:: DATA EXCERPTS

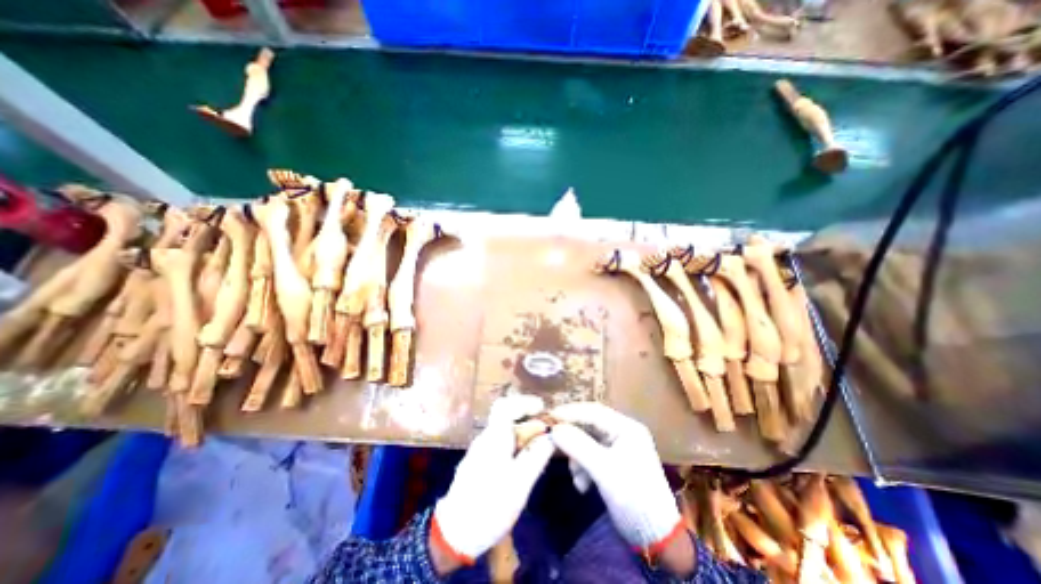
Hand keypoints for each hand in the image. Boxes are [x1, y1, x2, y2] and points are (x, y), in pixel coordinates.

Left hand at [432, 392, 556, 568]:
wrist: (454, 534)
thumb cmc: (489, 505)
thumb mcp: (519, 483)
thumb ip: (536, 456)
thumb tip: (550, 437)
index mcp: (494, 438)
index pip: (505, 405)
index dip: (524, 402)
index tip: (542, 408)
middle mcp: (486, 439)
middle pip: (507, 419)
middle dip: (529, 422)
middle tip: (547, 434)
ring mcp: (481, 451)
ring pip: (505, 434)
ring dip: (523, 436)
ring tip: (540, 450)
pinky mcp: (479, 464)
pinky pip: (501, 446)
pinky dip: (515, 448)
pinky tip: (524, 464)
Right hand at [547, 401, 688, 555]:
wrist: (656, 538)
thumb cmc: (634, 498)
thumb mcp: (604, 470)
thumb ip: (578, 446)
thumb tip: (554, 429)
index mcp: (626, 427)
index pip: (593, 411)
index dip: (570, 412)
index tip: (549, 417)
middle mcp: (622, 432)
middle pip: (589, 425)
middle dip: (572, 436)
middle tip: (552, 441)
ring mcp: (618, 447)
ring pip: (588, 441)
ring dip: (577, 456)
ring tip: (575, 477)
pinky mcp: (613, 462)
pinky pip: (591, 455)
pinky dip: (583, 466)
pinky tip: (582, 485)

::::
:: DATA EXCERPTS

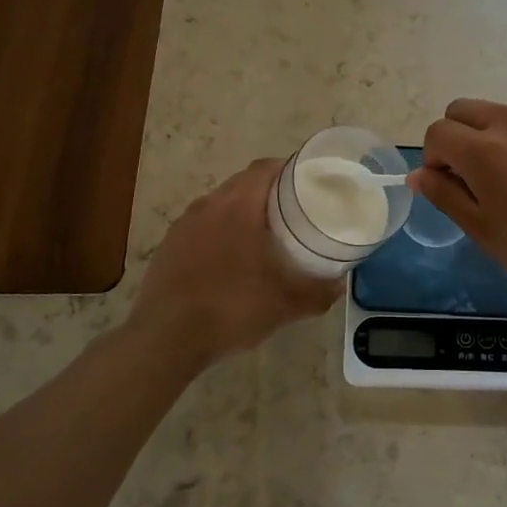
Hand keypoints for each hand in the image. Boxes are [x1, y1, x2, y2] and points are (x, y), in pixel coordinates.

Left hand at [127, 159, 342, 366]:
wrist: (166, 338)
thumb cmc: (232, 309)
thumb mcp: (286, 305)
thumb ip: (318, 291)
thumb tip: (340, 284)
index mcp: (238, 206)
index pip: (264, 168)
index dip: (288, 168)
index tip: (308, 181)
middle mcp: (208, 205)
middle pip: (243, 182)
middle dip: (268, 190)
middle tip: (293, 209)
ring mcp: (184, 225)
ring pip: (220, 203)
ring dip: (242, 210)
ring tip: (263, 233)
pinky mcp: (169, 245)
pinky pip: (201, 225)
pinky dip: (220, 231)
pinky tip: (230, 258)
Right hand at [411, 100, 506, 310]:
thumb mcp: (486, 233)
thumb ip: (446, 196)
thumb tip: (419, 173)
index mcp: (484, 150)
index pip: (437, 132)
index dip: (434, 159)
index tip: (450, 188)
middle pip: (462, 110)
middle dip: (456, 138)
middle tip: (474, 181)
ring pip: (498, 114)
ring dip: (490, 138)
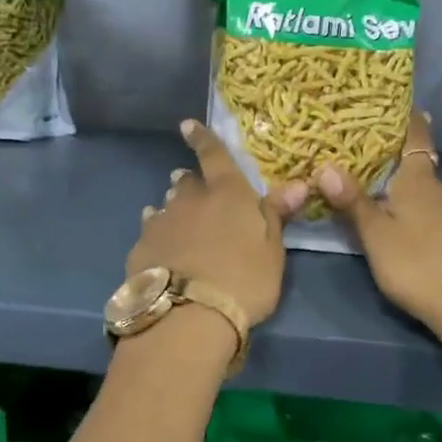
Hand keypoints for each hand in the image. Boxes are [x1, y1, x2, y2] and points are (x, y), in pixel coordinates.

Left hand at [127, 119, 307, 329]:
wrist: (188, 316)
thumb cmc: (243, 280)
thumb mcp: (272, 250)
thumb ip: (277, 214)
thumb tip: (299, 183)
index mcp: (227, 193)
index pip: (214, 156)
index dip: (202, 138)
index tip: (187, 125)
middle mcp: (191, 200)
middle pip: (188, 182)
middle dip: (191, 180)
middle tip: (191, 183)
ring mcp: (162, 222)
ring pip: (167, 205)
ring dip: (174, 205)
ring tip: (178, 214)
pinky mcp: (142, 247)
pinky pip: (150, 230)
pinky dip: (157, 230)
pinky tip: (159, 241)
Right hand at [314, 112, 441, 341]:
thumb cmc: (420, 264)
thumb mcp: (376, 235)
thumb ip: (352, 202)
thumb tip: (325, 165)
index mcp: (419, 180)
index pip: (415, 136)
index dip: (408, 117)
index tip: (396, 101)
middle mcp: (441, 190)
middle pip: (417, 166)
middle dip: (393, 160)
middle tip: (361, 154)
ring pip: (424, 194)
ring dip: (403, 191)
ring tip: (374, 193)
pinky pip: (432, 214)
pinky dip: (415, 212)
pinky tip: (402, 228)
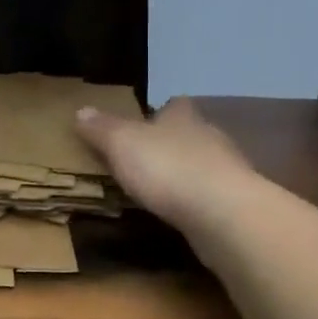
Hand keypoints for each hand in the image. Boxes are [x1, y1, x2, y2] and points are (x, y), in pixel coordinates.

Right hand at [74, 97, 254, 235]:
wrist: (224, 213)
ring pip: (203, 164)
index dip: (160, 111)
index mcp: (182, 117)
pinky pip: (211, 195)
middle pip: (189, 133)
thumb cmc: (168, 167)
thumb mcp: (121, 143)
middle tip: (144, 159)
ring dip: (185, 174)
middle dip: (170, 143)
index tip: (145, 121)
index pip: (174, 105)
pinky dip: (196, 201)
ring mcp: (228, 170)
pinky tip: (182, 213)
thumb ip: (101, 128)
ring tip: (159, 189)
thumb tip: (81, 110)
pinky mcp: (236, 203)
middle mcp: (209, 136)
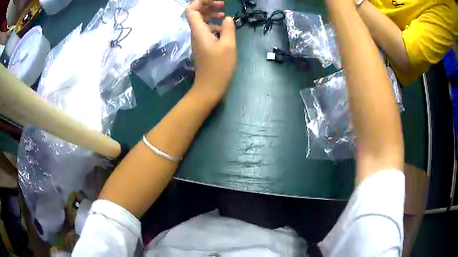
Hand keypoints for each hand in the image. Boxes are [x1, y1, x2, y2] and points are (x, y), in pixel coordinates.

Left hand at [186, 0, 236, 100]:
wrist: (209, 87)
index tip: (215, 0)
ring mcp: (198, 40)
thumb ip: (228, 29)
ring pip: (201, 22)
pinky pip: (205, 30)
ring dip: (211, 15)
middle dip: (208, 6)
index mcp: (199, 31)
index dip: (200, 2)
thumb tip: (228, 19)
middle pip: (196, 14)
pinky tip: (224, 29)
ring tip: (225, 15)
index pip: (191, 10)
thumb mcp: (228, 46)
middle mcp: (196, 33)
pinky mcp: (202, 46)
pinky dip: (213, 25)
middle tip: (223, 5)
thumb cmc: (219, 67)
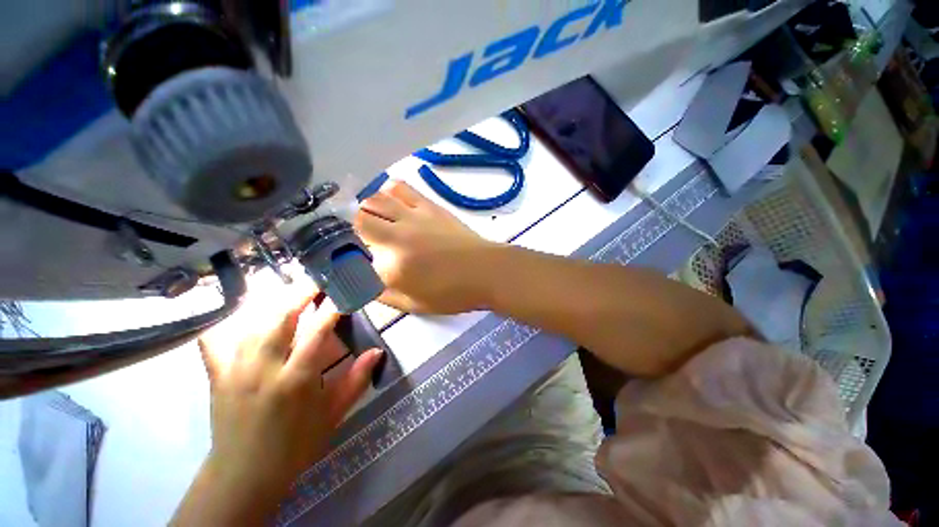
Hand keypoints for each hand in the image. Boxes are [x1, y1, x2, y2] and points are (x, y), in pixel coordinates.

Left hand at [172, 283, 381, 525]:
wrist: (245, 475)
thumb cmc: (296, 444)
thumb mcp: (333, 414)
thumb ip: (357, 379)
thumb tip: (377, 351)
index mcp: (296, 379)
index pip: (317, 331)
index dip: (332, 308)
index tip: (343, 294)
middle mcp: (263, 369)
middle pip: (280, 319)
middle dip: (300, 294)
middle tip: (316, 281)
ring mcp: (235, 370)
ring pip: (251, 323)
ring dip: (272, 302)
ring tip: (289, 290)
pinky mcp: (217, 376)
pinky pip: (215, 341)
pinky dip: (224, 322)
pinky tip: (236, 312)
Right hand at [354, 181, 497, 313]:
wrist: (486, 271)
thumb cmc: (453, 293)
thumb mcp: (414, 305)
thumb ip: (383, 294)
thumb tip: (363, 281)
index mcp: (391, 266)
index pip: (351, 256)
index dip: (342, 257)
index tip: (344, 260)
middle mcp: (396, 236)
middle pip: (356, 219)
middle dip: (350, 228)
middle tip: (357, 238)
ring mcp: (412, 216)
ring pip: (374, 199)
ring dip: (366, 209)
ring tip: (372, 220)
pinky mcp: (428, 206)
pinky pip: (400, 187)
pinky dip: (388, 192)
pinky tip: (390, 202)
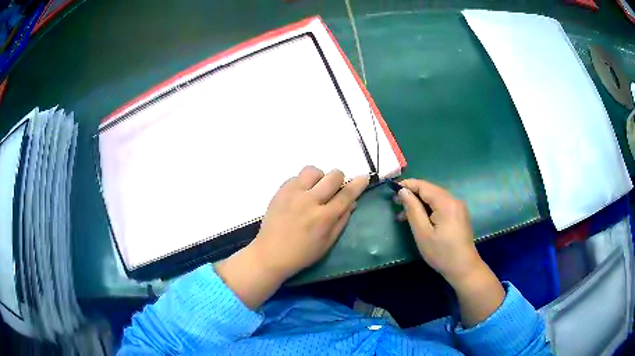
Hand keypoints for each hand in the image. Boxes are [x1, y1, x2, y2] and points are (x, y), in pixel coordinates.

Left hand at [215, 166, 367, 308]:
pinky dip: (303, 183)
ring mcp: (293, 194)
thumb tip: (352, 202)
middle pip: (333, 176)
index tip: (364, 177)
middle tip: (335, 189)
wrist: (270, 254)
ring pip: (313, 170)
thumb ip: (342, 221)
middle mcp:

::::

- WHAT YOU WILL DO
All lines of the entries containing the string "wrist" must be shown in full.

- ANSWER TO THE EXERCISE
wrist: (454, 534)
wrist: (656, 538)
wrist: (166, 338)
wrist: (188, 316)
wrist: (224, 213)
wrist: (209, 87)
wrist: (245, 475)
wrist: (486, 271)
wrist: (270, 254)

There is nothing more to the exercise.